Among the entries below, find the lines holding "segment" and copy them.

§ **MATERIAL FOR THIS TASK**:
* * *

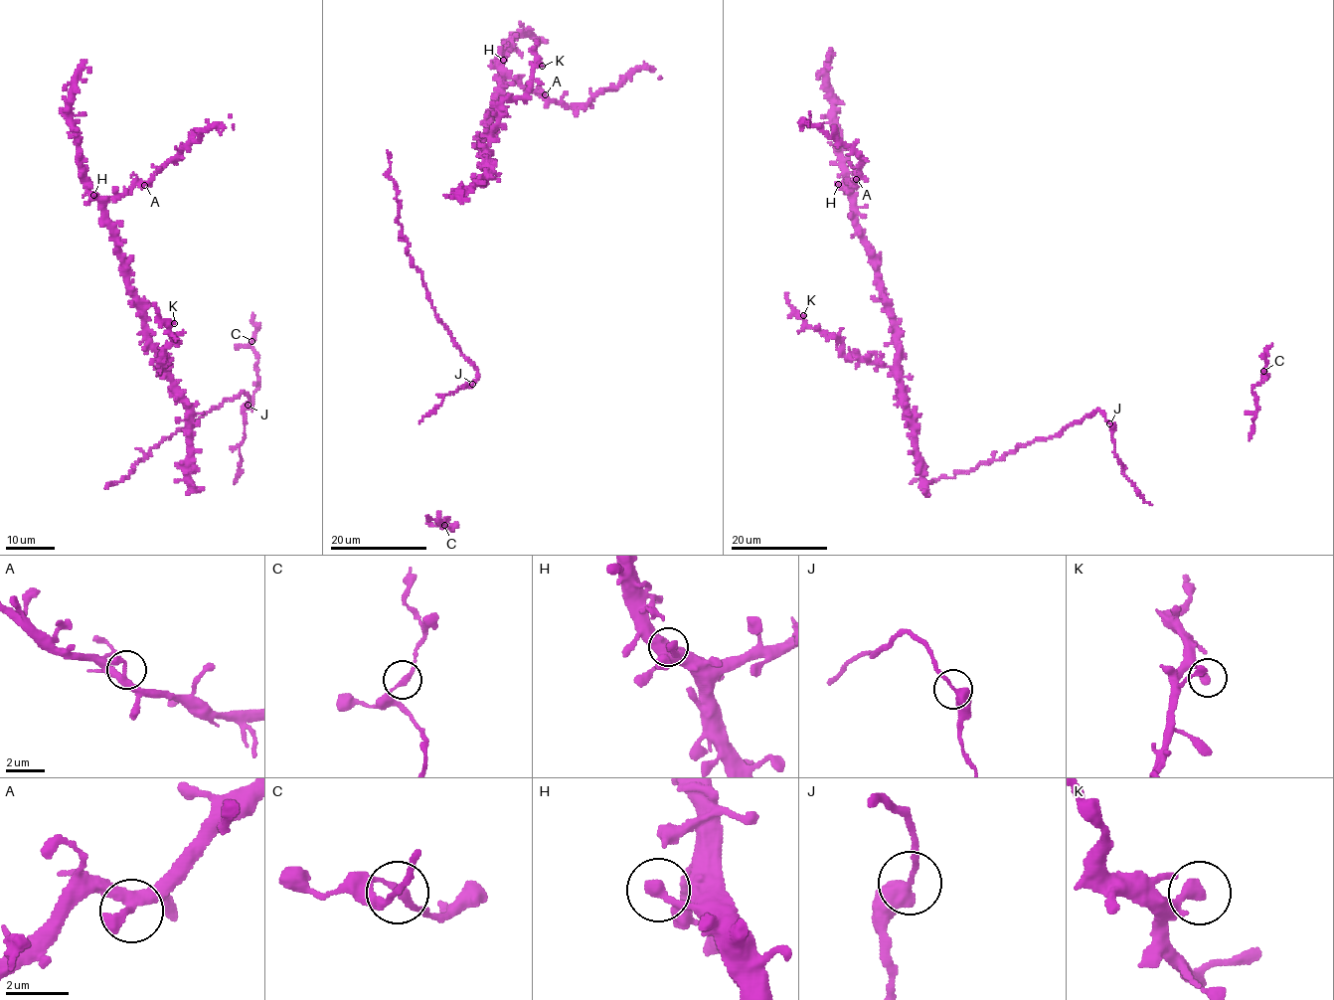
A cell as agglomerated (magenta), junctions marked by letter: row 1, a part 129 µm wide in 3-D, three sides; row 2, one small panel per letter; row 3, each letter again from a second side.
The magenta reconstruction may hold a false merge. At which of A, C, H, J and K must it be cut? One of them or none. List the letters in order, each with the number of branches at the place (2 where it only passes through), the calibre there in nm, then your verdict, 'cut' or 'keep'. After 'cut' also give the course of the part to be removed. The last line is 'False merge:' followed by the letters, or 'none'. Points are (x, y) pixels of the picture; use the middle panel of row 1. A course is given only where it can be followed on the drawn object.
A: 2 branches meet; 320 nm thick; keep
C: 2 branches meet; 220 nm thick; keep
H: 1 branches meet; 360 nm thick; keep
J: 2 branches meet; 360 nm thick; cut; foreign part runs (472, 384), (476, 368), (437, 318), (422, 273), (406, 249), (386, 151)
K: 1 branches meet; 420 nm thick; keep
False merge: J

* * *

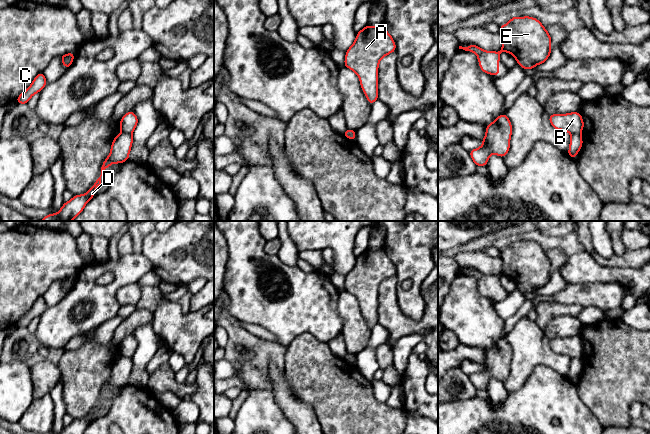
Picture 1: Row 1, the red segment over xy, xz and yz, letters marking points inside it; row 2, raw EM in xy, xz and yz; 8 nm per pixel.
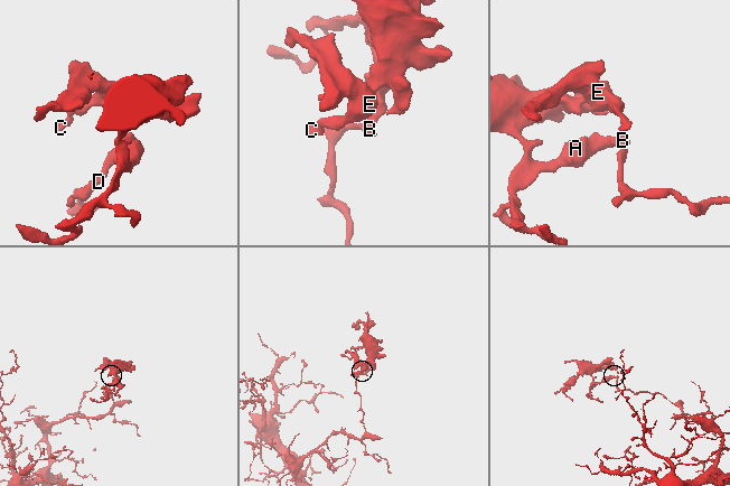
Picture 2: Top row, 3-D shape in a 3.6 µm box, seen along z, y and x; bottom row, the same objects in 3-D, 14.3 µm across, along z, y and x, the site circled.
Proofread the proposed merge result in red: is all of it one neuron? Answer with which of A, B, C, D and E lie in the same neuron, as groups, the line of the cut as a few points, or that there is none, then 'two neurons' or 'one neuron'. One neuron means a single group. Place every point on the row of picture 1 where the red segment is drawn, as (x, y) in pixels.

* * *

§ **EXERCISE OUTPUT**:
Picture 1: Row 1, the red segment over xy, xz and yz, letters marking points inside it; row 2, raw EM in xy, xz and yz; 8 nm per pixel.
Proofread the proposed merge result in red: is all of it one neuron? Answer with which of A, B, C, D and E lie in the same neuron, as groups, the line of the cut as a few points, or that there is none, then 'two neurons' or 'one neuron'. One neuron means a single group. Place every point on the row of picture 1 where the red segment is drawn, as (x, y) in pixels.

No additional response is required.